# Benutzerpasswort Administrator TIA V13



## Sobek (30 April 2015)

Hallo,
kann mir vielleicht jemand sagen was das Voreingestellte Benutzerpasswort für Administrator ist? 
Projekt wurde im TIA Portal V13 angelegt und das Panel ist ein TP177.

Bitte Danke


----------



## PN/DP (30 April 2015)

vermutlich: 100


----------



## rogseut (2 Mai 2015)

Nein ist nicht mehr 100 hat sich geändert ist nun Administrator. Wobei ich nicht weis ob das nun auch für die tp177 gilt.


----------



## MatMer (15 Dezember 2015)

◆ Quellmaterial:

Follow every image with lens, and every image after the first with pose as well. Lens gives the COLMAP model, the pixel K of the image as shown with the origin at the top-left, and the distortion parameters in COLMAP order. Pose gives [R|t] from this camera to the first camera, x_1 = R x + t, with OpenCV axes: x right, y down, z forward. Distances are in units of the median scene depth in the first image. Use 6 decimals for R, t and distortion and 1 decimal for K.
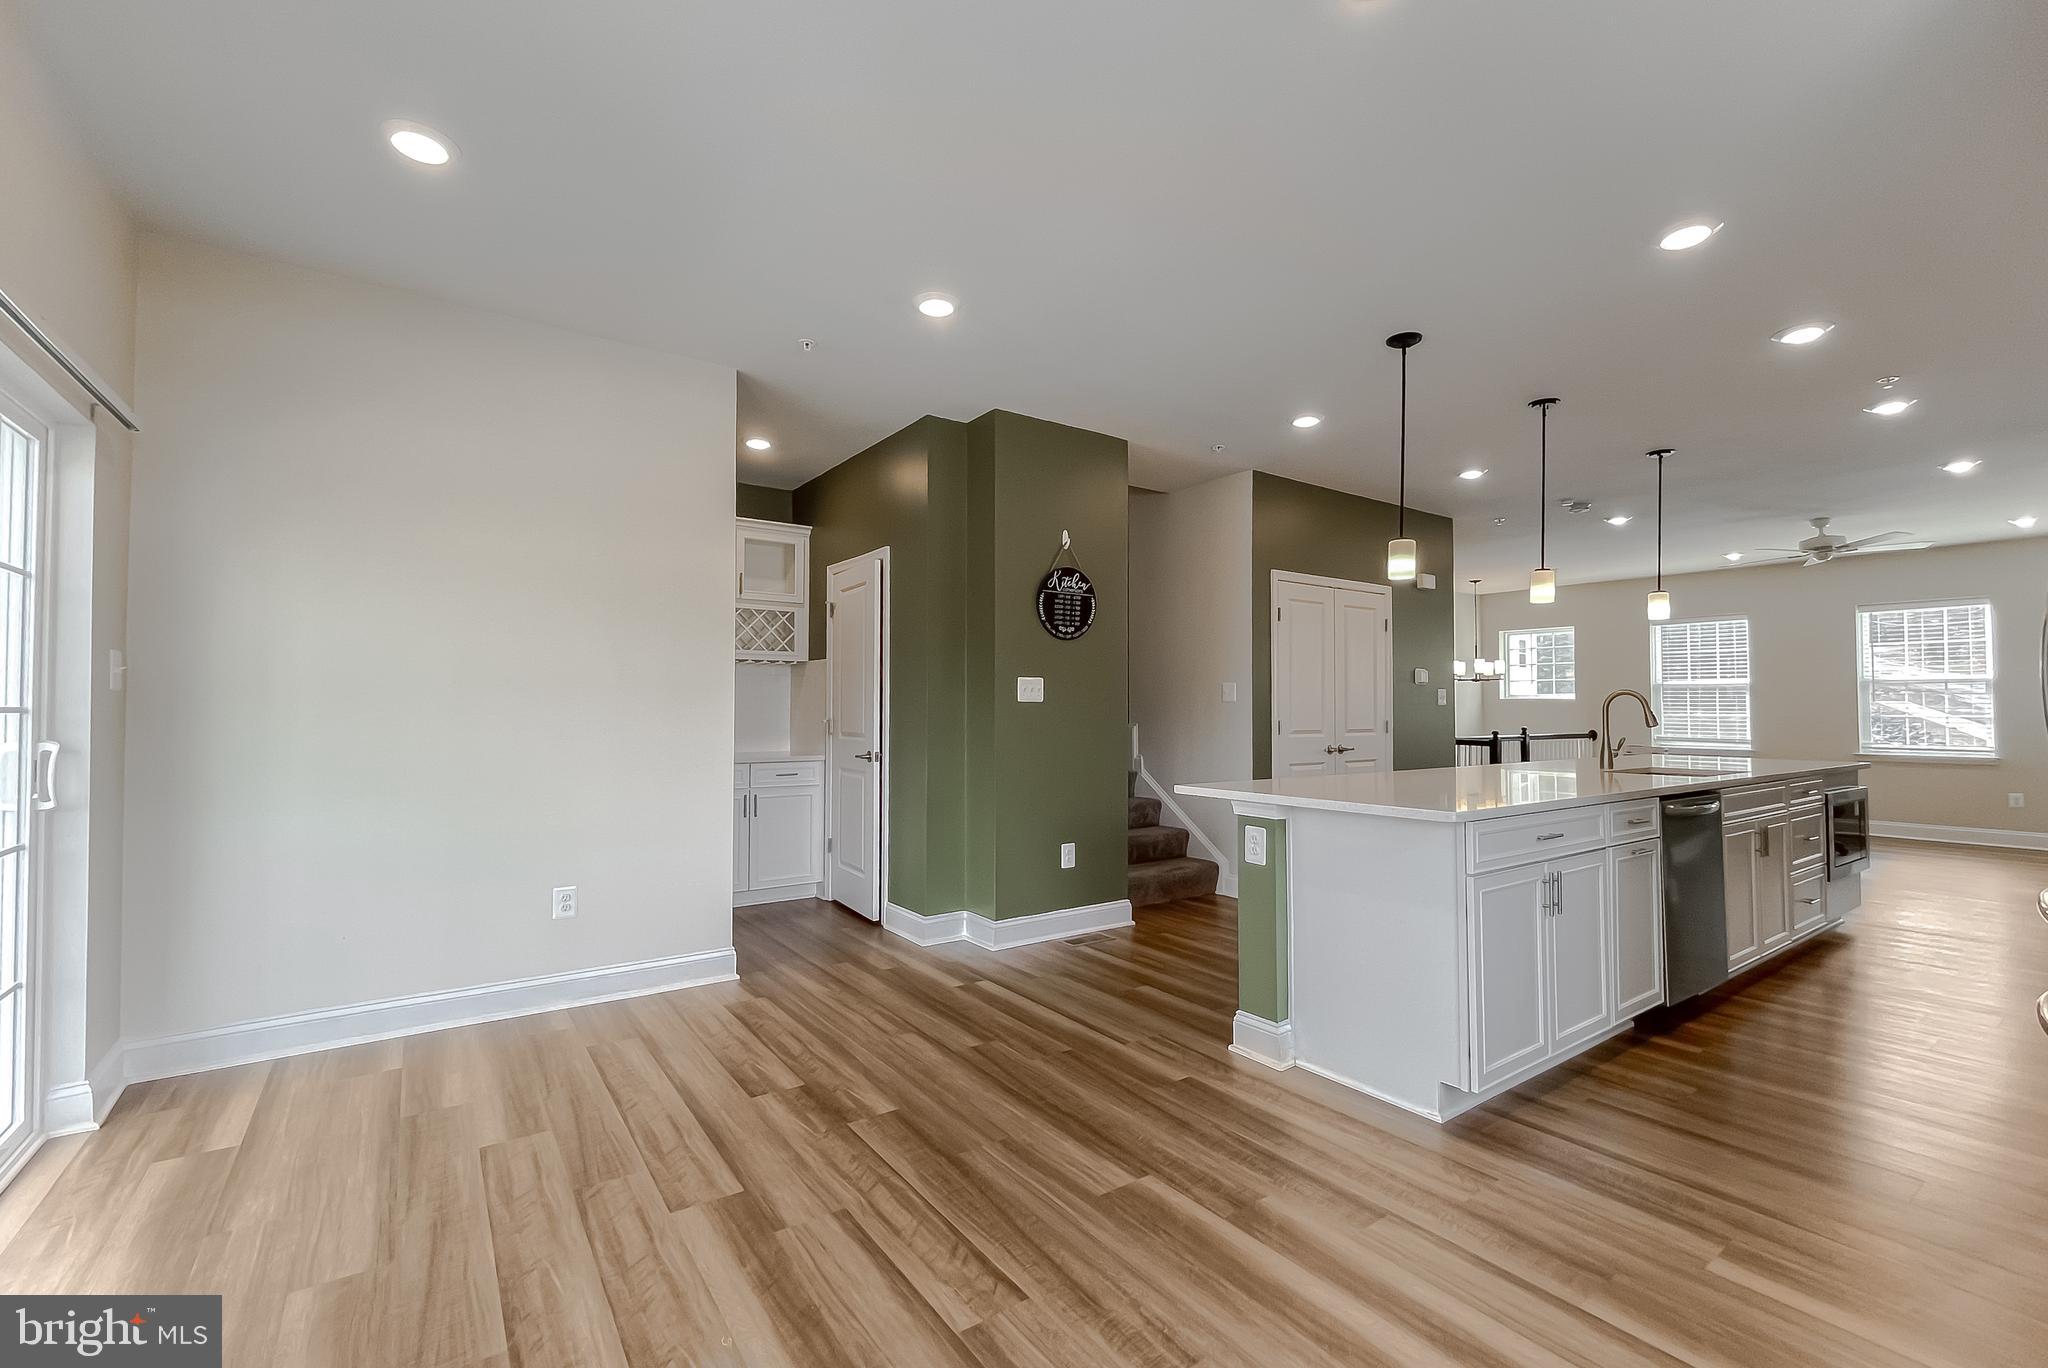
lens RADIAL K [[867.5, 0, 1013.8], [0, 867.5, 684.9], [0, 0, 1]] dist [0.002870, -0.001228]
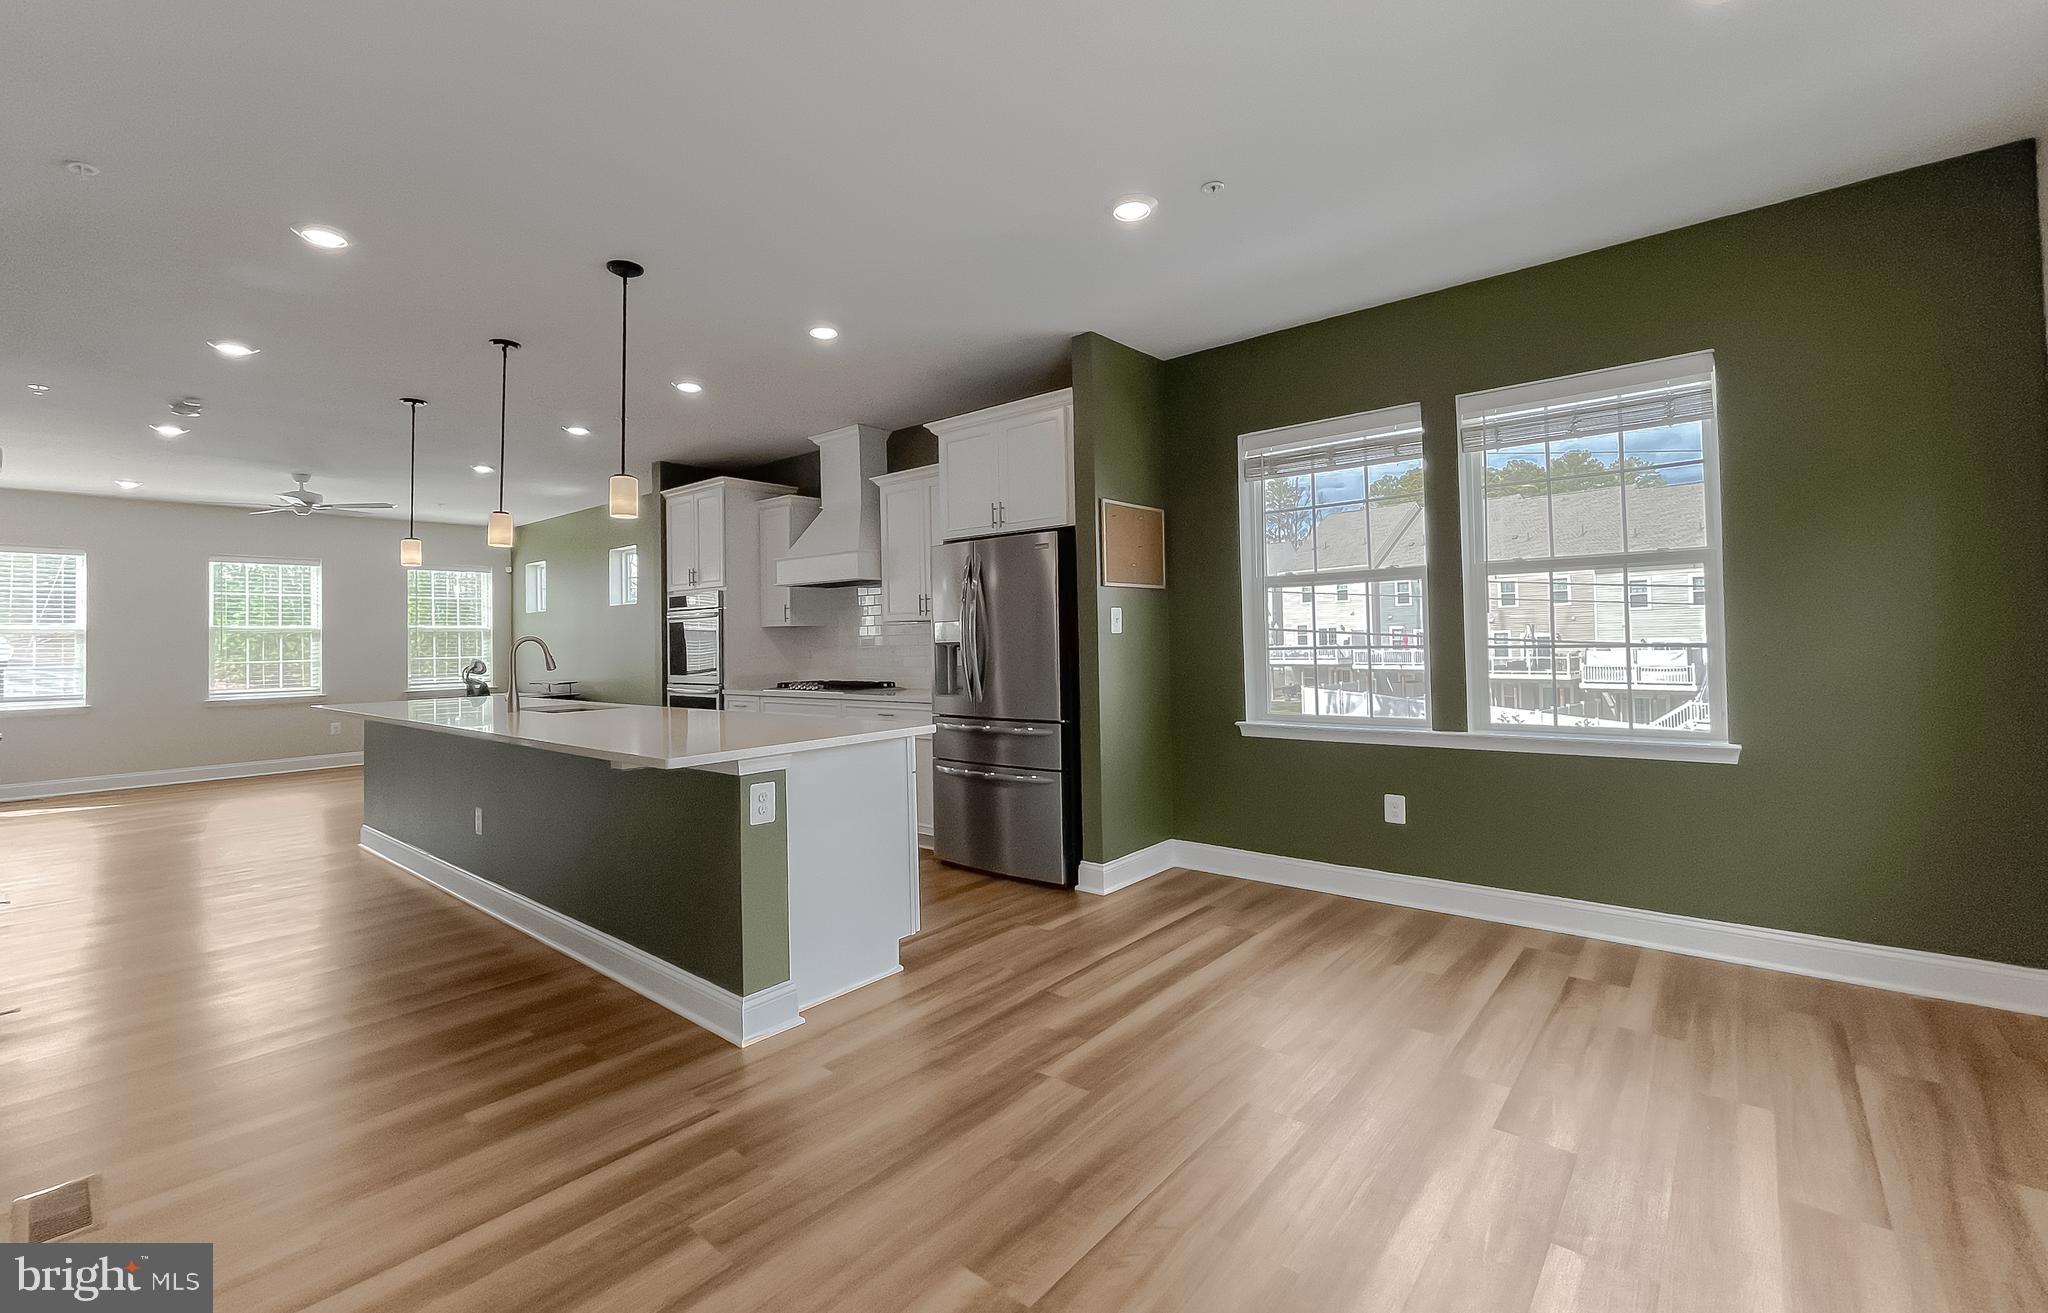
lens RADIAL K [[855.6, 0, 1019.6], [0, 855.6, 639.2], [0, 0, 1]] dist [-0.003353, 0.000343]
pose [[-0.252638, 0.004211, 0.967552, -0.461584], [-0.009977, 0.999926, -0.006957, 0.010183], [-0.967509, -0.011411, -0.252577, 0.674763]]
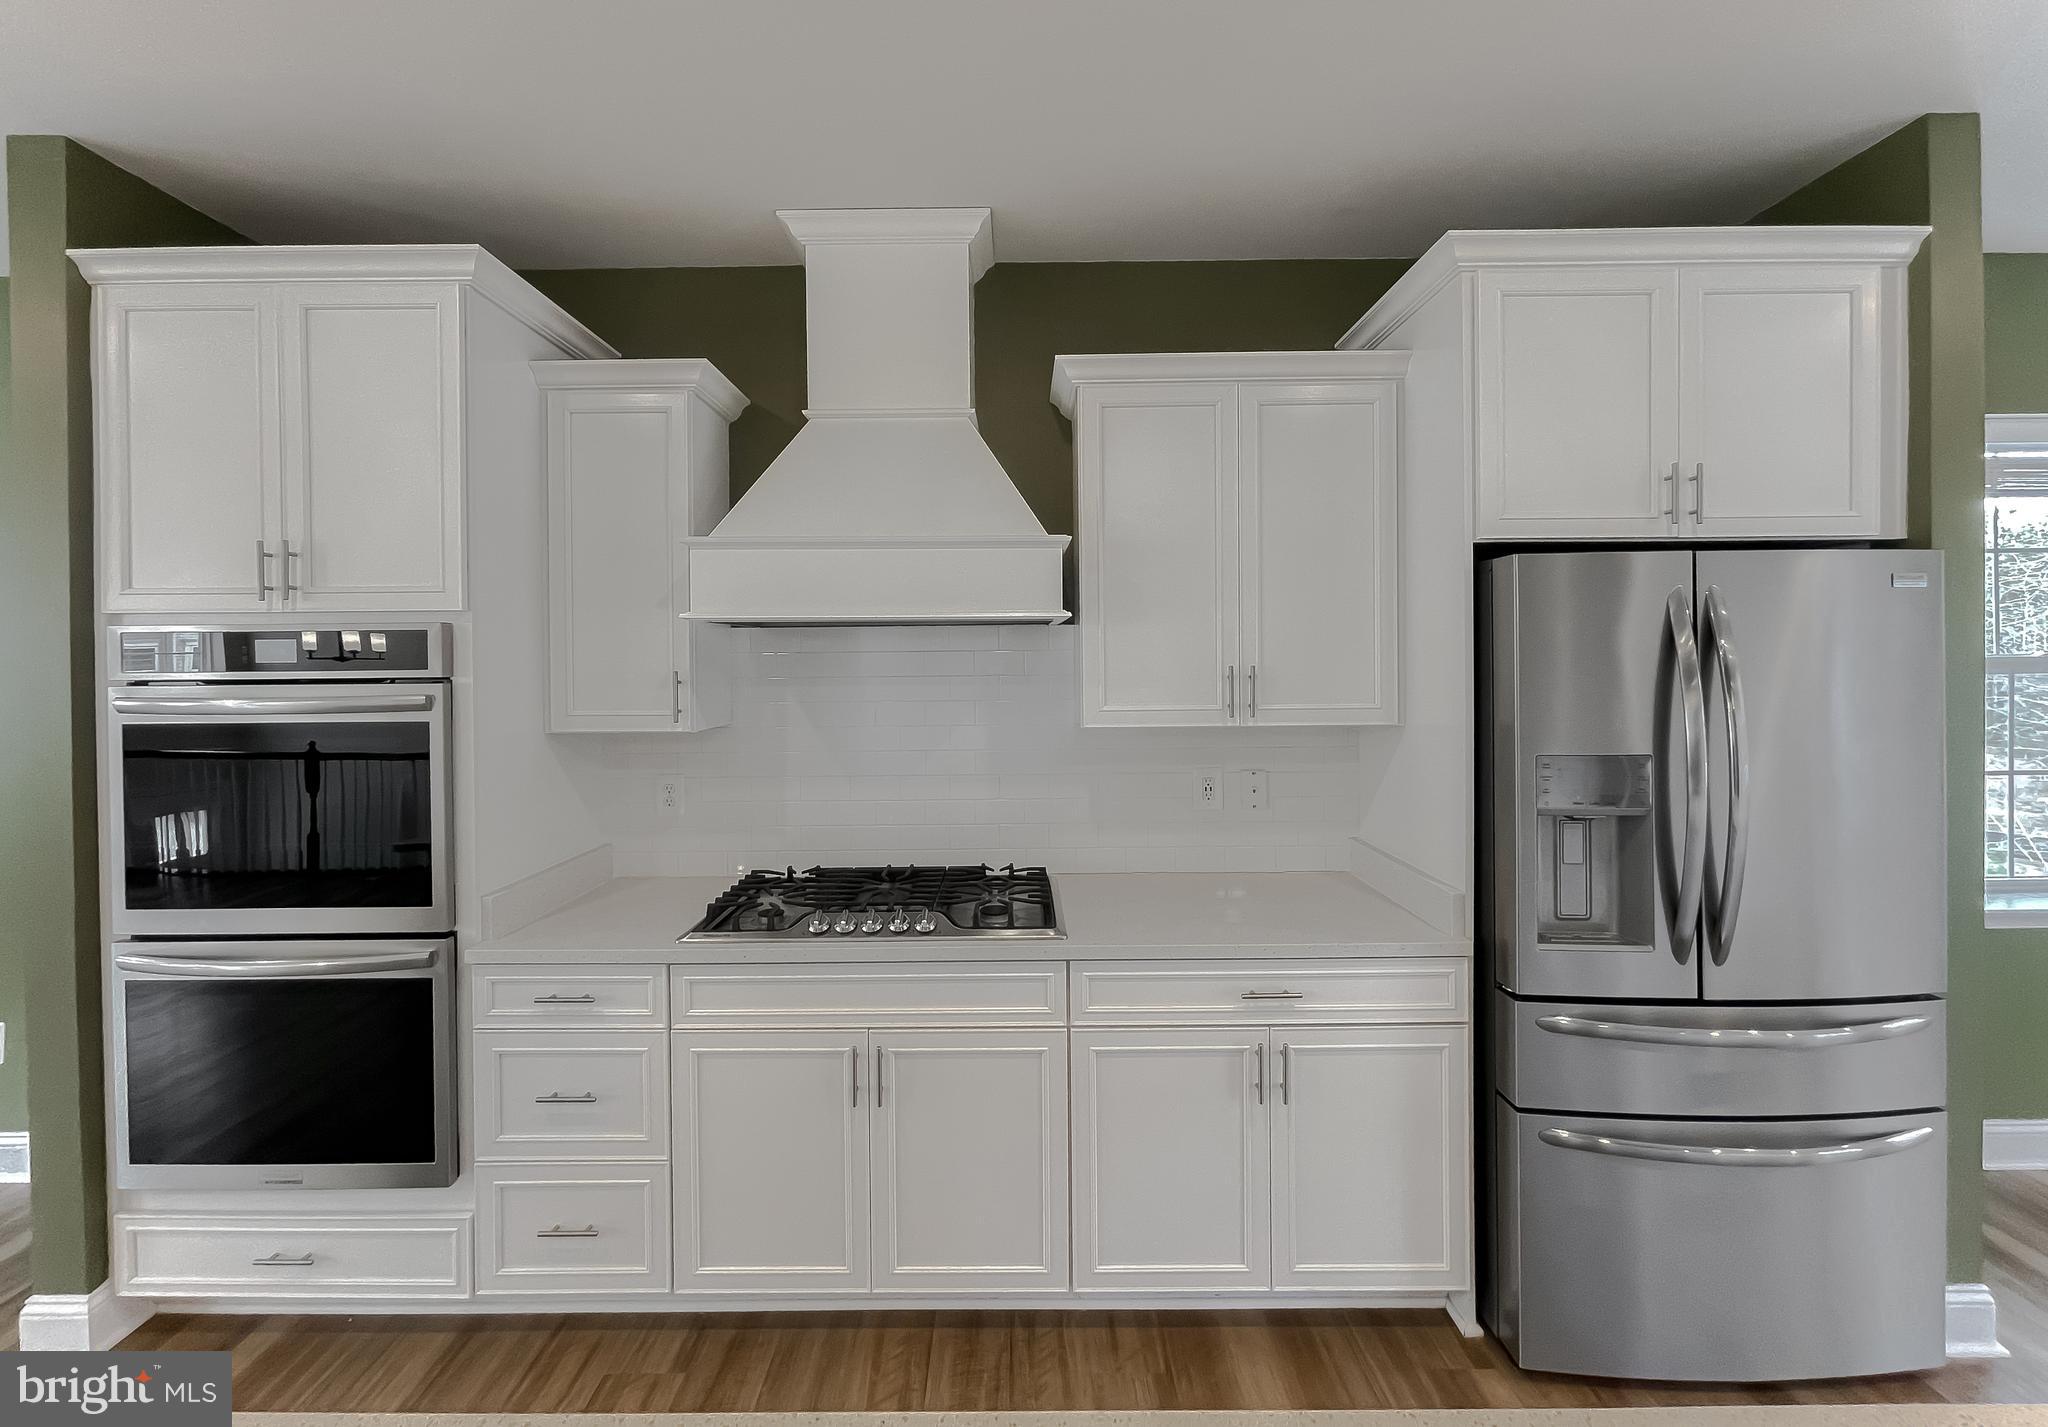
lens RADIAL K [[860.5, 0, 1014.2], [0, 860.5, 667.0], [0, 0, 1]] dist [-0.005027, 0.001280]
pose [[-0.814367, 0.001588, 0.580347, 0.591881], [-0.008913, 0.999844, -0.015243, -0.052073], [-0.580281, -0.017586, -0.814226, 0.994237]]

◆ Aufgabe: Wie geht der Forenthread zum voreingestellten Administrator-Passwort im TIA Portal V13 weiter? Führe ihn ab seinem Ende fort.

◆ Ergebnis:
Hallo Zusammen,

gleiche Frage da bekanntes Problem mit Zugriffsversuchen... (konnte jetzt über geänderte Einstellung und neu übertragen gelöst werden), aber wir hätten trotzdem gerne das neue Administrator Password
'Administrator' geht bei mir auch nicht


UPDATE

password ist: administrator

das klein geschriebene a ist der Schlüssel zum Erfolg


----------



## rogseut (15 Dezember 2015)

Ahh okay stimmt die autovervollständigung. Hats groß geschrieben Sry.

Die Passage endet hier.